Disney+: 100 million
Biggest shows: WandaVision, The Mandalorian, The Simpsons, The Falcon and the Winter Soldier
In a meteoric rise, Disney+ took about 19 months to hit the 100 million subscriber mark, which it managed in March 2021. Netflix, by contrast, took a decade to reach that milestone.
Of course, Disney+ had something Netflix did not, an extensive and beloved back catalog of movies and TV shows, including not just the Mouse House itself but also Star Wars, Marvel and Pixar.
Disney+ also had a strategy that saw them dominate east Asian countries like Indonesia and India in a way that Netflix had not managed by offering their service at a significantly discounted rate. In Indonesia, for example, Disney+ launched there for 39,000 Indonesian Rupiah a month ($2.75), compared to the 109,000 IDR ($7.72) that basic Netflix will cost you in the country.

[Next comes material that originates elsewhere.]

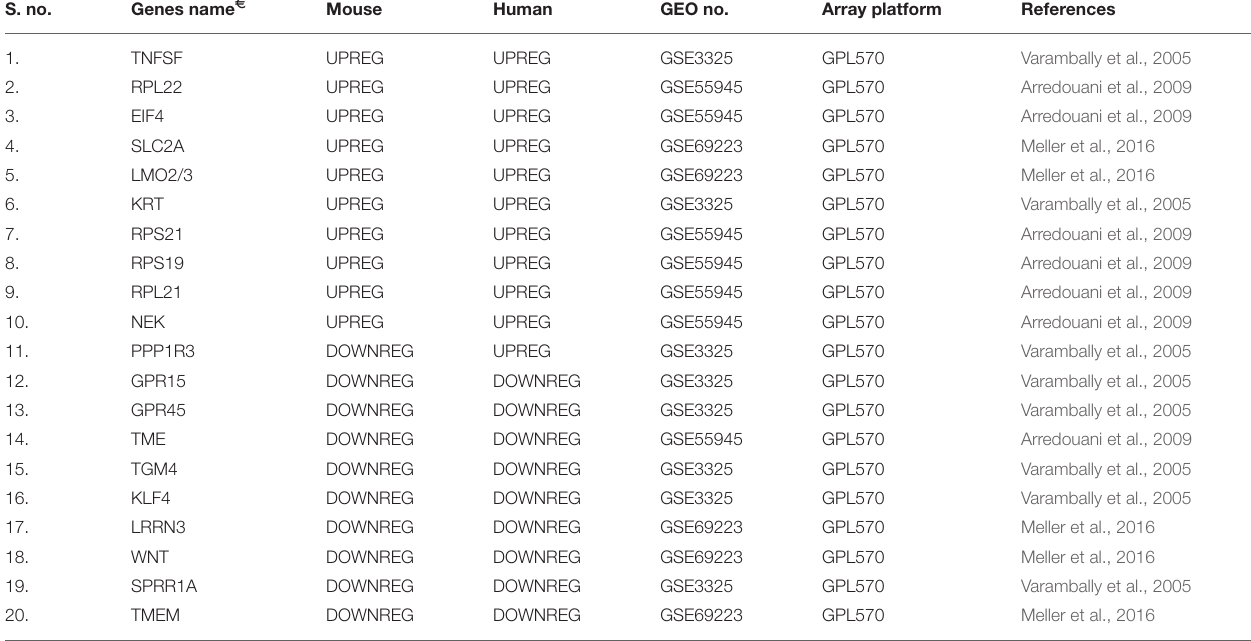
e A list of 20 genes were identified by overlaying three human prostate cancer vs. benign prostate microarray studies with our TRAMP microarray. Ten of 10 genes were confirmed as upregulated whereas nine of 10 genes were downregulated in TRAMP tumors.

This has allowed Disney+ to balloon in these countries, with Fortune reporting in November that one quarter of Disney+ subscribers (and one half of new subscribers) were in Indonesia and India. This has allowed the service to quickly become a major competitor to Netflix, but it also means that it is bringing in less revenue from its subscribers than Netflix, which has higher subscription costs overall.
Amazon Prime Video: 200 million
Biggest shows: The Grand Tour, The Marvelous Mrs. Maisel, The Boys, The Man in the High Castle
On paper, Amazon's Prime Video service is hot on the heels of Netflix. In reality, it is not so simple.
It is true that 200 million people are subscribed to Amazon Prime, and by extension are also subscribed to the free add-on to that service, Amazon Prime Video. The streamer, however, has never revealed exactly how many of those users actually use their streaming perks. In 2018, around the time that Amazon Prime hit 100 million subscribers in the U.S., Reuters reported that 26 million users were using the video service. If that percentage has been maintained, Amazon Prime Video has around 52 million regular users.
Netflix: 207.64 million
Biggest shows: Bridgerton, The Witcher, Money Heist, Stranger Things
Netflix remains the world's largest streaming service, hitting 200 million subscribers at the end of 2020. Though it remains the most popular of the streamers, the service has been the victim of a slowdown in recent months.
In April 2021, the streamer revealed in its earnings call that it had only added just under four million subscribers in the first quarter of 2021, compared with the 16 million they added in the same time last year as coronavirus forced everyone to stay at home.
"We had those 10 years that were smooth as silk, and we are just a little bit wobbly right now," Netflix co-CEO Reed Hastings said in that earnings call. CFO Spencer Neumann added: "We believe paid membership growth slowed due to the big COVID-19 pull forward in 2020 and a lighter content slate in the first half of this year, due to COVID-19 production delays."